We also simulate a real hacking event to test the strength of existing security defences and countermeasures.
Web Application Testing
Also referred to as web application vulnerability scanning, this is an automatic security program that searches for software vulnerabilities within web applications. The software first crawls and builds a software construct of the entire website. This gives the scanner an insight into the application, which then performs an automatic audit for common security vulnerabilities by launching a series of web attacks. The consultants then manually verify these security vulnerabilities.
- Identifies security vulnerabilities and issues that exist in customer’s web site using a vulnerability scanner.
- Issues identified by the vulnerability scanner are manually inspected and reported.
- External web application scanning is performed remotely against your organisation’s public website(s). Our consultants configure the vulnerability scanner to scan the web application and the identified vulnerabilities are verified manually.
Corporate Risk Management
Risk management is important in any organisation because without it a firm cannot possibly define its objectives for the future.
We understand the goal of risk management is to make sure that the company only takes the risks that will help it achieve its primary objectives while keeping all other risks under control, governed, and documented.
We assist with the design, build, and run a corporate risk management framework, risk registers and risk assessments – we can come in and hit the ground running for your business to maintain moving forward.

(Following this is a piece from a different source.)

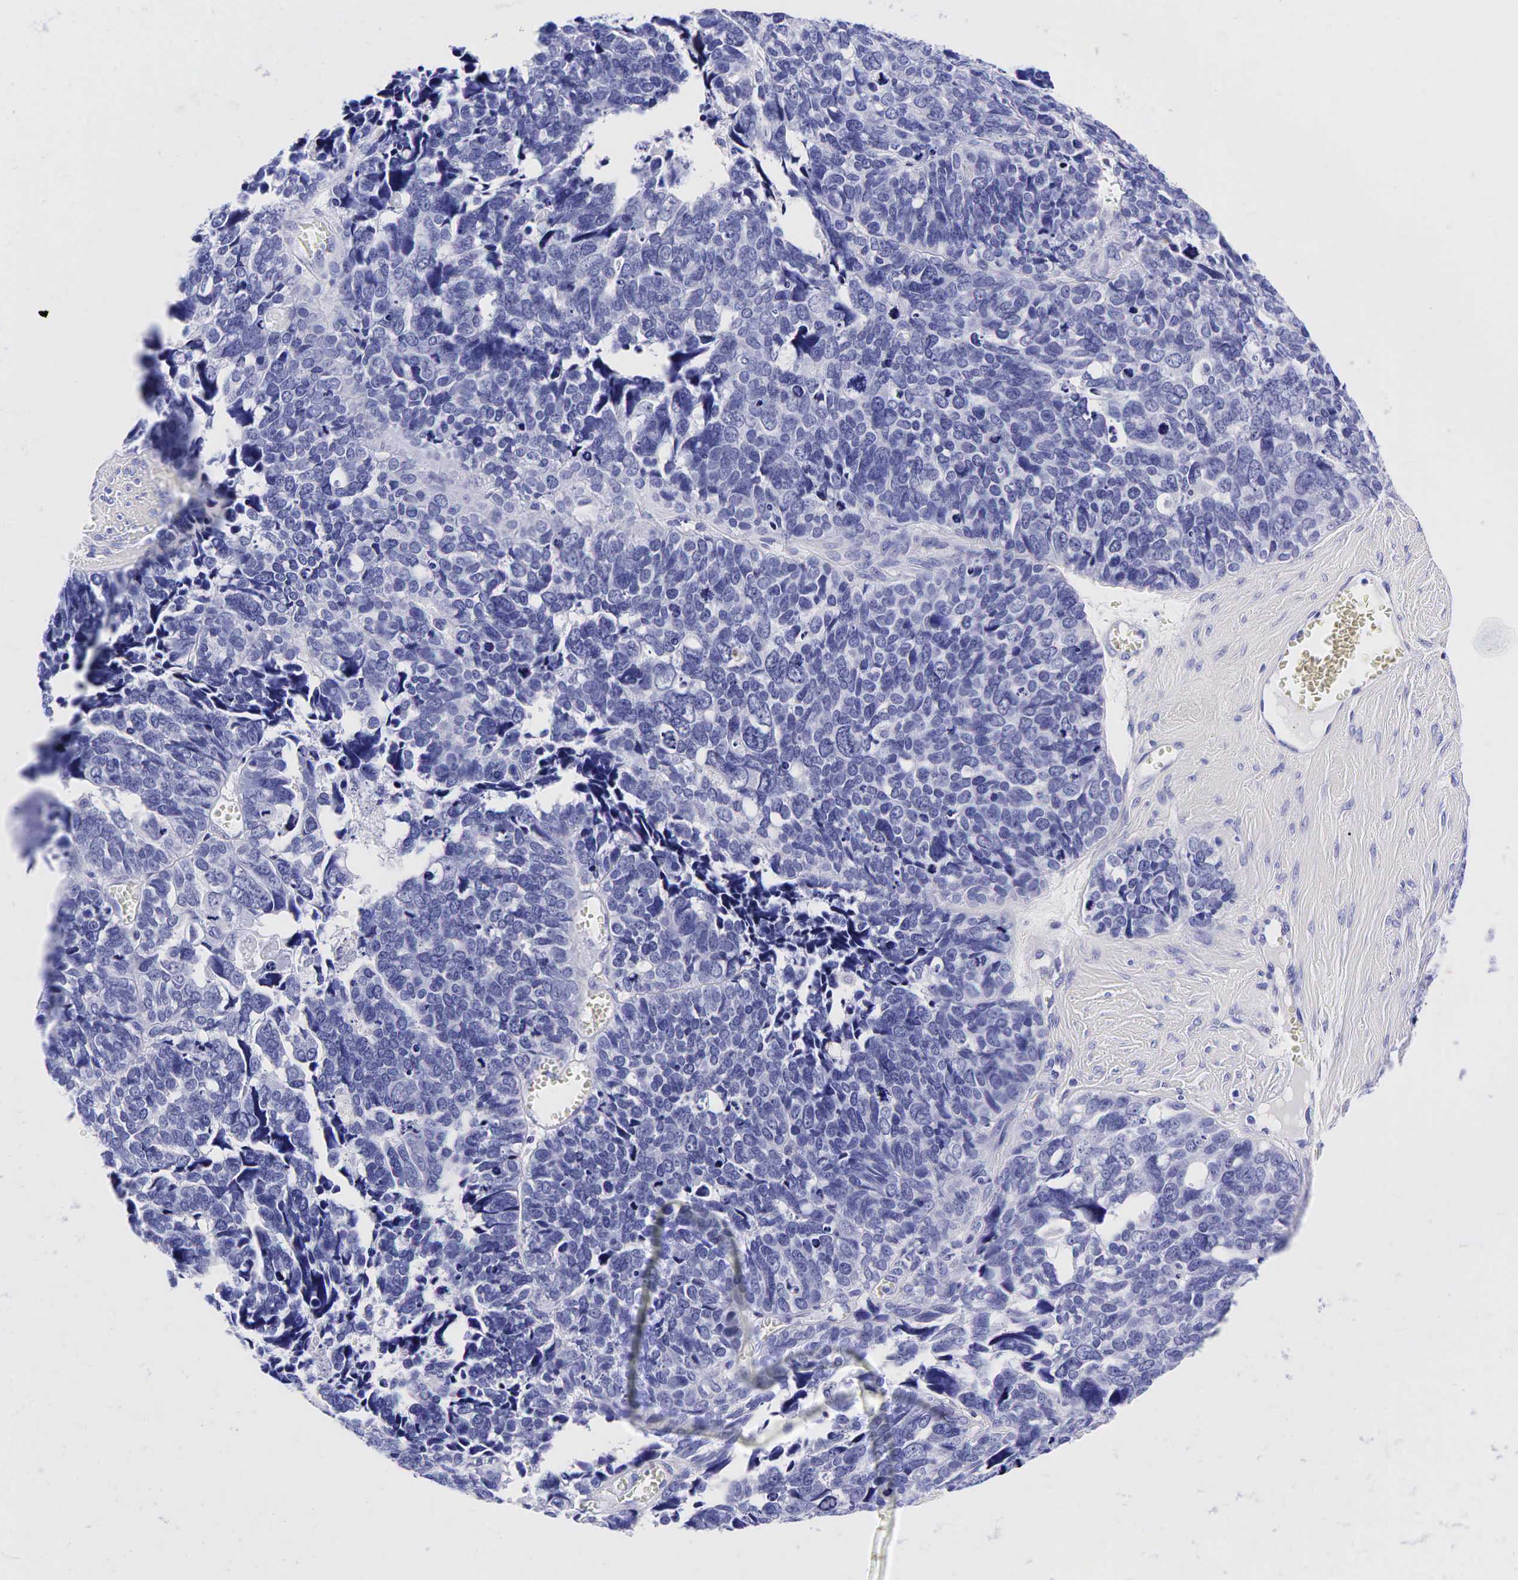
{"staining": {"intensity": "negative", "quantity": "none", "location": "none"}, "tissue": "ovarian cancer", "cell_type": "Tumor cells", "image_type": "cancer", "snomed": [{"axis": "morphology", "description": "Cystadenocarcinoma, serous, NOS"}, {"axis": "topography", "description": "Ovary"}], "caption": "This is an immunohistochemistry image of human ovarian cancer (serous cystadenocarcinoma). There is no expression in tumor cells.", "gene": "GCG", "patient": {"sex": "female", "age": 77}}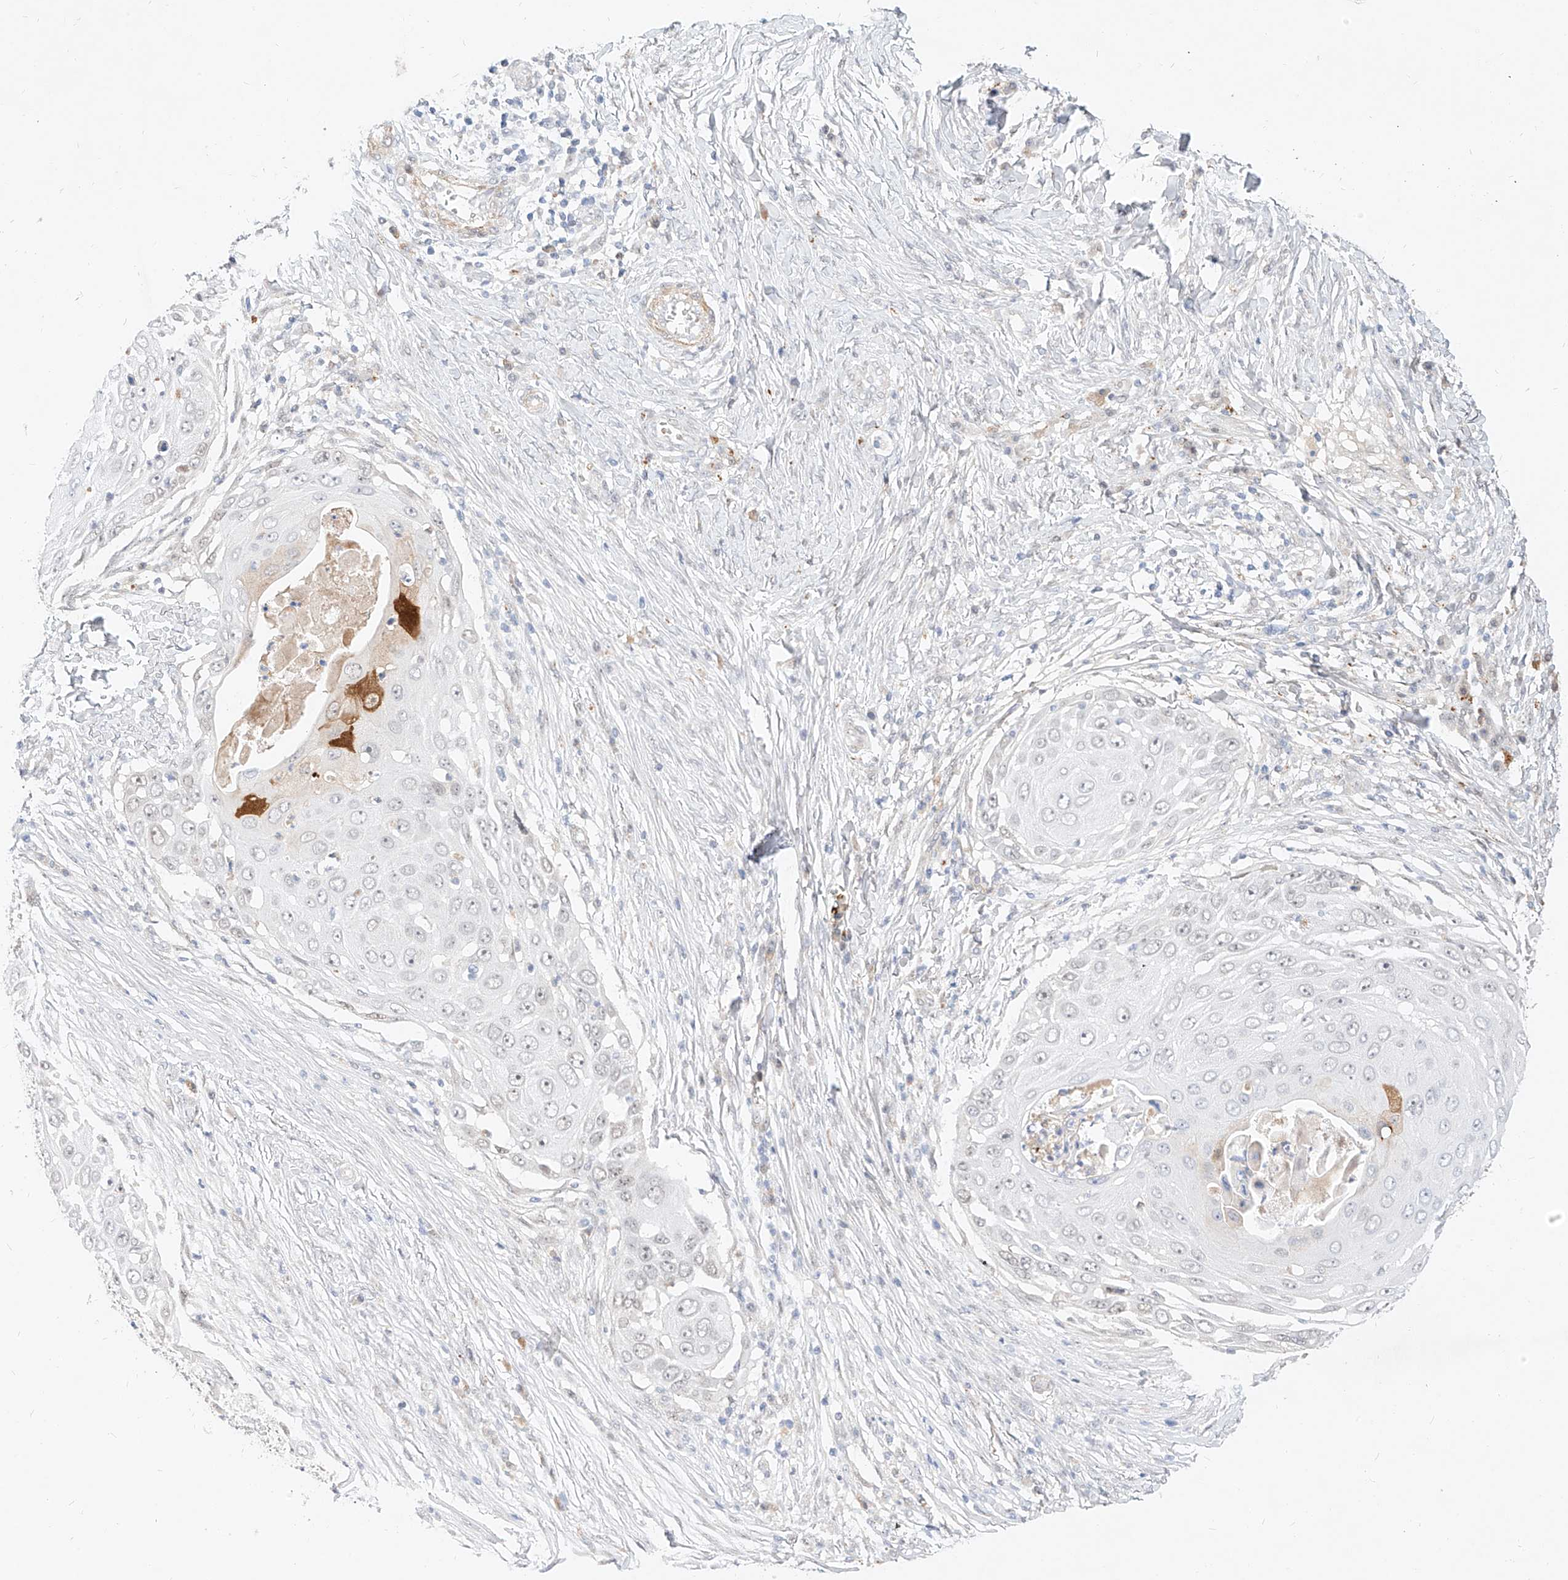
{"staining": {"intensity": "negative", "quantity": "none", "location": "none"}, "tissue": "skin cancer", "cell_type": "Tumor cells", "image_type": "cancer", "snomed": [{"axis": "morphology", "description": "Squamous cell carcinoma, NOS"}, {"axis": "topography", "description": "Skin"}], "caption": "DAB immunohistochemical staining of human squamous cell carcinoma (skin) shows no significant expression in tumor cells.", "gene": "CBX8", "patient": {"sex": "female", "age": 44}}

Having a robust and tested business continuity plan is not only good practice; it proves to your customers and suppliers that you are a mature and proactive business. We can review your plans and procedures, expand them where appropriate and arrange for testing or put a strategy in place to ensure your organisation builds and maintains its continuity plans on an ongoing basis.
Virtual Security Officer
Employing dedicated security teams and security officers is costly. That’s why we support SME and growing businesses with our Virtual Security Officer (or vCSO) service, providing you with a dedicated professional to act as your security team and take care of your IT and data security activities.
We offer remote and on-site training for your IT teams and business staff. This training is designed specifically for your needs, and cover cyber security topics, industry trends and different attack vectors. We recommend these are conducted annually to ensure your people are up to date. Training can also be offered as part of your standard induction process.
Recent additions to these courses include topics for distributed work forces, working from home and protecting the corporate assets in this new post-pandemic era.